### PROBLEM DETAILS
Lift out, unaltered, the lines of the material below between the line holding "TASK-16, status: Todo -> Doing" and the line holding "TASK-31, due: Feb 5 -> Feb 6", counting both.

(SOURCE RECORDS Opens)

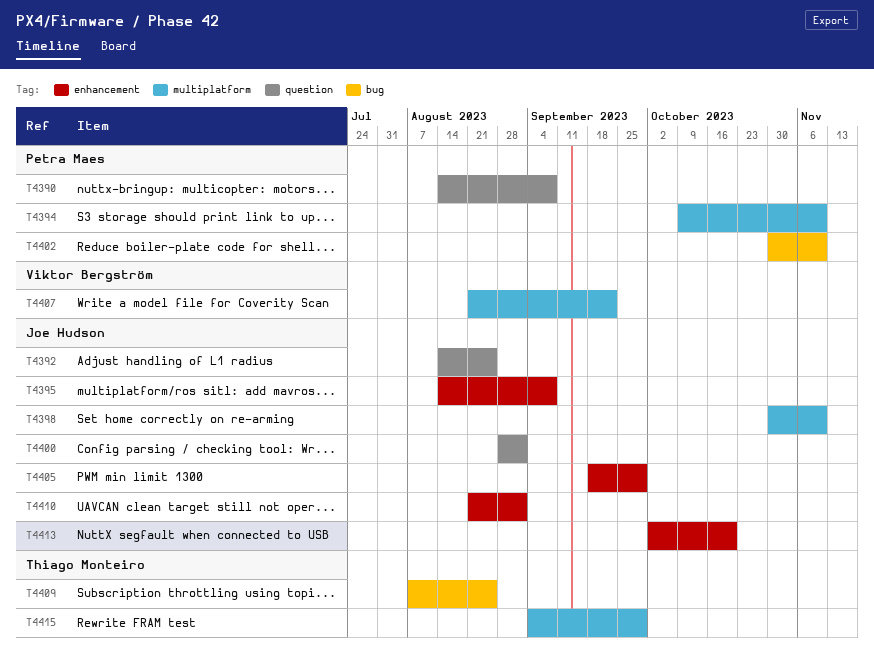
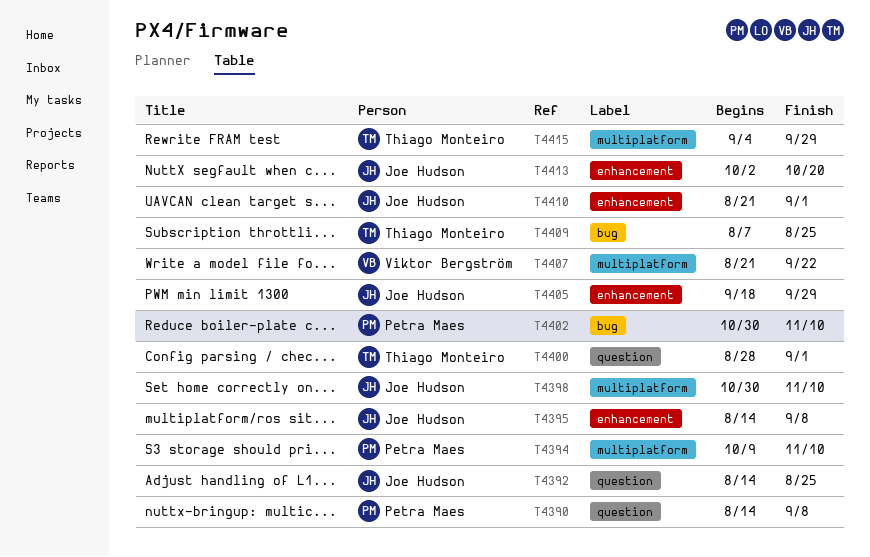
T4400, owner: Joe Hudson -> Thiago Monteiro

(SOURCE RECORDS Closes)
(SOURCE RECORDS Opens)

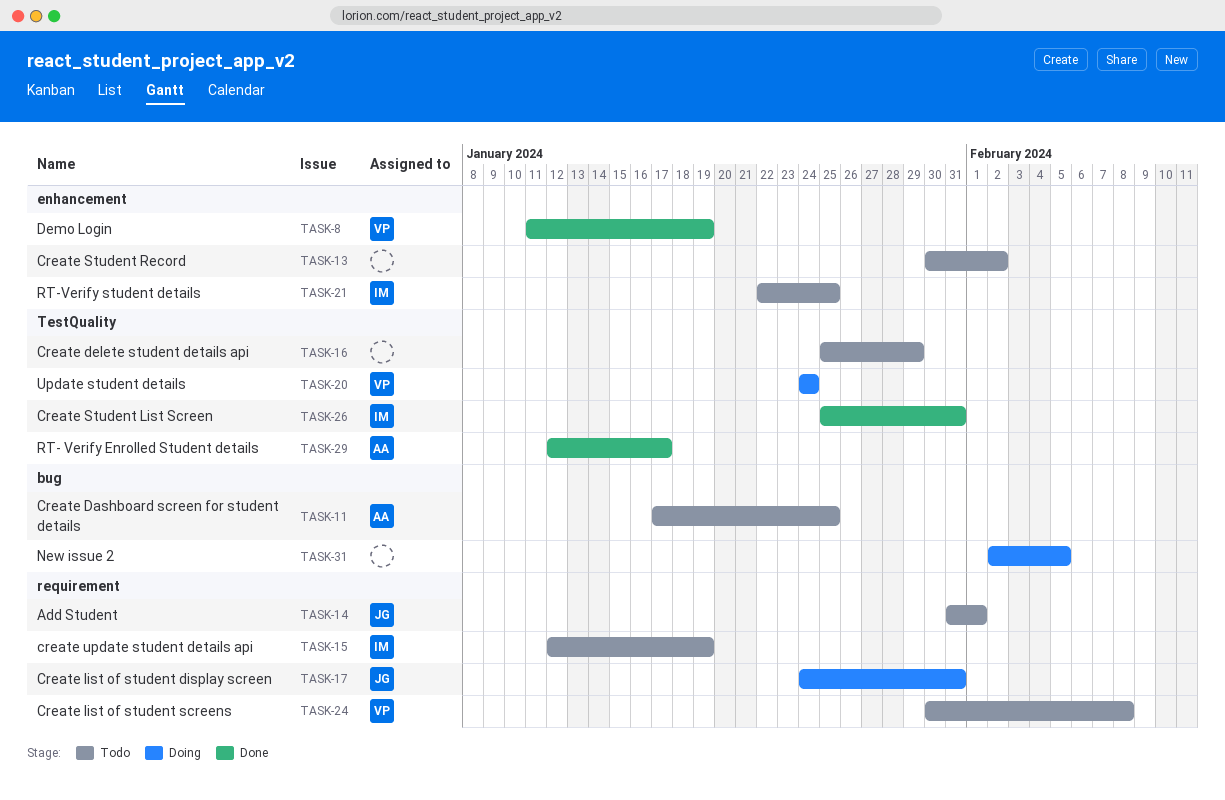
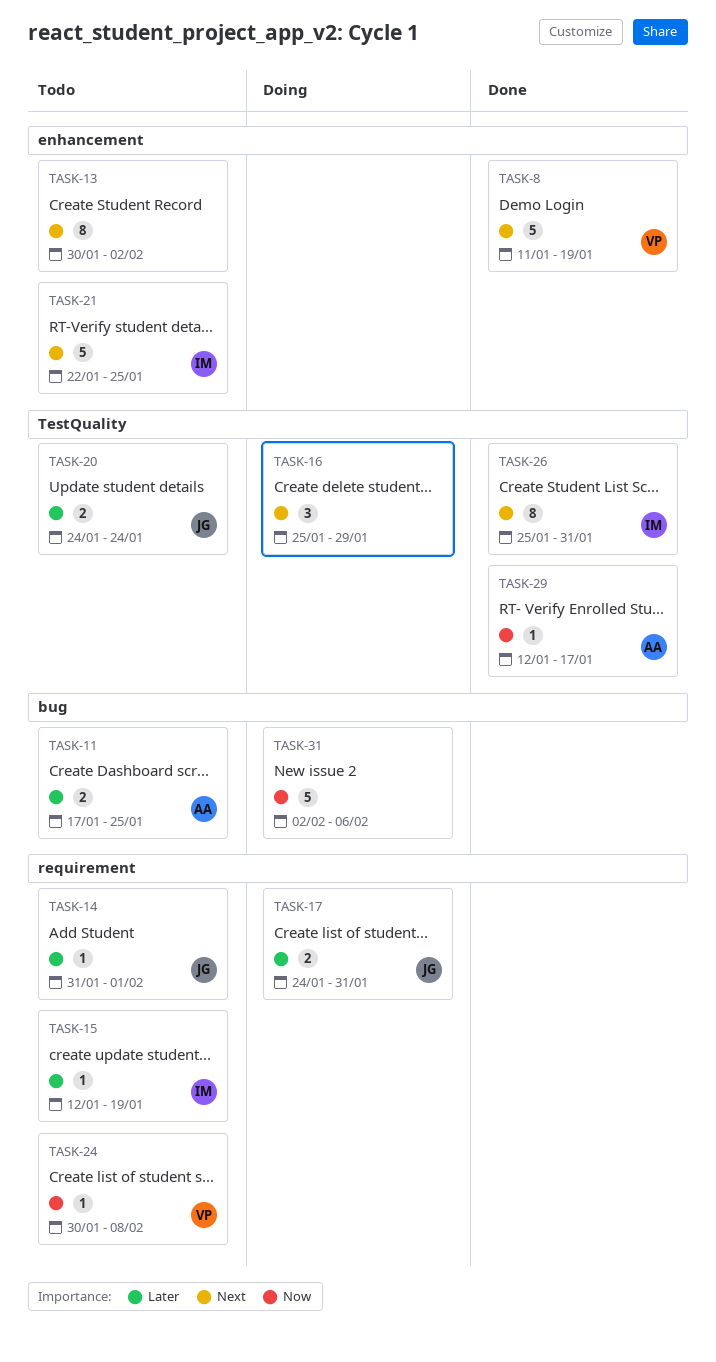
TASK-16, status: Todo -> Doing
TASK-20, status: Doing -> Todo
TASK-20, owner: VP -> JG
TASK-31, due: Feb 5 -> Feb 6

(SOURCE RECORDS Closes)

### EXPECTED OUTPUT
TASK-16, status: Todo -> Doing
TASK-20, status: Doing -> Todo
TASK-20, owner: VP -> JG
TASK-31, due: Feb 5 -> Feb 6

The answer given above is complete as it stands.